*** Exercise input

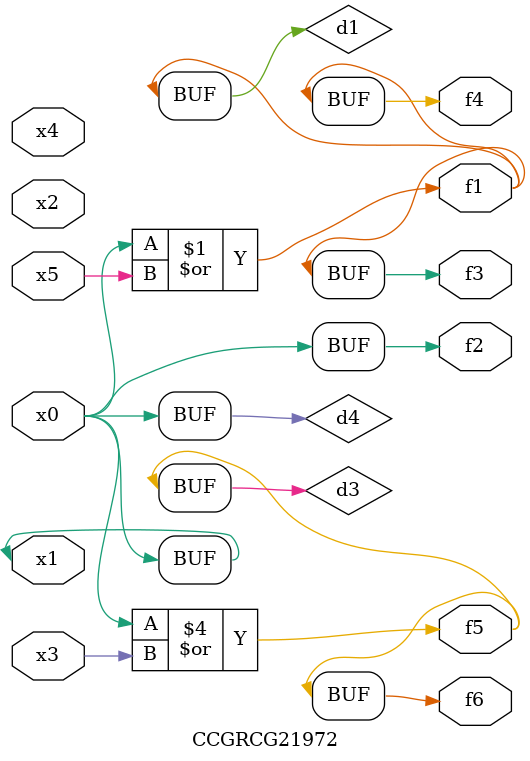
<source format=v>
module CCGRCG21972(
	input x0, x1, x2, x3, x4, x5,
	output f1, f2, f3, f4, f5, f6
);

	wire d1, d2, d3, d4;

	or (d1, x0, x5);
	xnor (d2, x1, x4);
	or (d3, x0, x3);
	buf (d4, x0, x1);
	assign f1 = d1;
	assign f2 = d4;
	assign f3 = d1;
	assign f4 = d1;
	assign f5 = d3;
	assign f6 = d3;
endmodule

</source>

******
*** Exercise input

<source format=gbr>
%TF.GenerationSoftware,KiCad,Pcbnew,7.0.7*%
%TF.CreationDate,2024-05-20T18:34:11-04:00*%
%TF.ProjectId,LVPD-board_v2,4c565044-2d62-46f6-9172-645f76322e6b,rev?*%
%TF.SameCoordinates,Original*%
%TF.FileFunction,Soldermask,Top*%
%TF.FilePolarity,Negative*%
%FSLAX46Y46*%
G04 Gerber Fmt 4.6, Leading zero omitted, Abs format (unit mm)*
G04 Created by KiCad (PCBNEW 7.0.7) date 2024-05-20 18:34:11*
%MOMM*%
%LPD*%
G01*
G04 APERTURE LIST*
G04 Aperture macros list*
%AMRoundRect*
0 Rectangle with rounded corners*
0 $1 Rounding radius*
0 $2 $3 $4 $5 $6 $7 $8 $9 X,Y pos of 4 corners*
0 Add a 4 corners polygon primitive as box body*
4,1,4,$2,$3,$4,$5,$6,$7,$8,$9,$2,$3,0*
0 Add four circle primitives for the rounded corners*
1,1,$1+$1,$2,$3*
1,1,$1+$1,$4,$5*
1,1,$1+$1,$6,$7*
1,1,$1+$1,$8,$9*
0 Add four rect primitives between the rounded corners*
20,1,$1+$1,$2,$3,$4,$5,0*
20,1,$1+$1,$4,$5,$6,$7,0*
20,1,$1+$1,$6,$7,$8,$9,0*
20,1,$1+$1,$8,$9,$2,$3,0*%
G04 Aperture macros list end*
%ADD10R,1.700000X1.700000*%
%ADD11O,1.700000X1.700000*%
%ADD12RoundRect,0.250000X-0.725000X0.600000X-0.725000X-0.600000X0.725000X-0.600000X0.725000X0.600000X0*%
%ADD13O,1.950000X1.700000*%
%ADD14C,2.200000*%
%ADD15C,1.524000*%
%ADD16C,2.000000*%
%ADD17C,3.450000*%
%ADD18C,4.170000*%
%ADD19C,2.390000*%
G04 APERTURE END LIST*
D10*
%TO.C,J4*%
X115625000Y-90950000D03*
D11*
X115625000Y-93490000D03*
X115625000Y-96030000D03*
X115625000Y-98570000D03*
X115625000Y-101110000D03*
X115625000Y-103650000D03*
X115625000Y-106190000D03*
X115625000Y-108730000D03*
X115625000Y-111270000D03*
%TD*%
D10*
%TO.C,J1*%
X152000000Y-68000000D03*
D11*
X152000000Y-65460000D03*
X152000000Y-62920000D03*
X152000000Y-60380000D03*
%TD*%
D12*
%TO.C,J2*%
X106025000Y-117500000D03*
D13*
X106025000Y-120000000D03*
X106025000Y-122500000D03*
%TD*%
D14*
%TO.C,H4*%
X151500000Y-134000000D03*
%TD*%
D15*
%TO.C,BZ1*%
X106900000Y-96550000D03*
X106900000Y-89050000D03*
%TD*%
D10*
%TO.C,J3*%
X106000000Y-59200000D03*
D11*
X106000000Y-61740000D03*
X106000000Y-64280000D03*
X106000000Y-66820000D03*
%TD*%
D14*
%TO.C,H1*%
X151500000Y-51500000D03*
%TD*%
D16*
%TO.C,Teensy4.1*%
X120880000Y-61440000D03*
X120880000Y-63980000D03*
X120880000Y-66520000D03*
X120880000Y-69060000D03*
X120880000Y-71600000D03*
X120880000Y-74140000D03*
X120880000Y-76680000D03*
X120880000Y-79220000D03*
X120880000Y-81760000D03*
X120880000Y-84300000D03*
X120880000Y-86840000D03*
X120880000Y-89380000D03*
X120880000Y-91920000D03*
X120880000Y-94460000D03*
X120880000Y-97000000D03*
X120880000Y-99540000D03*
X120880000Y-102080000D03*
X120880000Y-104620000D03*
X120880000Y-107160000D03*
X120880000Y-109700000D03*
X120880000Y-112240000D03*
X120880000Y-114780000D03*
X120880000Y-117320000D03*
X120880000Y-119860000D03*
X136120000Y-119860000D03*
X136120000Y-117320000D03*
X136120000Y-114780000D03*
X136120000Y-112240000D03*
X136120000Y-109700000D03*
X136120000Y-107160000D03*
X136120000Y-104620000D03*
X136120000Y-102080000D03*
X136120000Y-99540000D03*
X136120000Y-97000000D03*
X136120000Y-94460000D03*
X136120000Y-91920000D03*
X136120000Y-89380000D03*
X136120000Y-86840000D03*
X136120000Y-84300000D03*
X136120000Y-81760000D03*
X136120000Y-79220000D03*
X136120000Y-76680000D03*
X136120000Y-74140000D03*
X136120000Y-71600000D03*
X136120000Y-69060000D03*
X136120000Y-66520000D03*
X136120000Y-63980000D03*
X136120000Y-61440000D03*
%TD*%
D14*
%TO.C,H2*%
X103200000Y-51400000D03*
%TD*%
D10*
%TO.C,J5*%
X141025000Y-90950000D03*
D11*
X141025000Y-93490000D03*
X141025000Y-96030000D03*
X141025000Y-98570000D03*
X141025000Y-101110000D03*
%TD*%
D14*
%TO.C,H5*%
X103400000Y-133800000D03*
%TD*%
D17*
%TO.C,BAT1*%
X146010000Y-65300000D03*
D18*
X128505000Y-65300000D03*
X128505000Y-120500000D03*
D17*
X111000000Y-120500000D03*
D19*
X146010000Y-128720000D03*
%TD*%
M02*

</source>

******
*** Exercise input

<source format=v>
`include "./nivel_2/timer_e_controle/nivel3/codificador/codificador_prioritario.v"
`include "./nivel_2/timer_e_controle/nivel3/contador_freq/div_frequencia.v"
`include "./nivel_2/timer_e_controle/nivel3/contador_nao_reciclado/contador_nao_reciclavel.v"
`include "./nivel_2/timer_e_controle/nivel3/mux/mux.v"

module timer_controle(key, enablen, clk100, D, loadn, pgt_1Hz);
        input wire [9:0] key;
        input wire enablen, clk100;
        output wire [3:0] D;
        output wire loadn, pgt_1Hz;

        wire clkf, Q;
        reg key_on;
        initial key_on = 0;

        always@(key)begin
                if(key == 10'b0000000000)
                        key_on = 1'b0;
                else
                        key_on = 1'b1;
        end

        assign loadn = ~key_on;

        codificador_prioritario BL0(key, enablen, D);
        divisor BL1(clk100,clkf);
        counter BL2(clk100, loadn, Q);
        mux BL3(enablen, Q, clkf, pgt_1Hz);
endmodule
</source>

******

Requirement. Wherever the string "KiCad" appears in a line of the records above, copy that line.

Result of the exercise.
%TF.GenerationSoftware,KiCad,Pcbnew,7.0.7*%
G04 Created by KiCad (PCBNEW 7.0.7) date 2024-05-20 18:34:11*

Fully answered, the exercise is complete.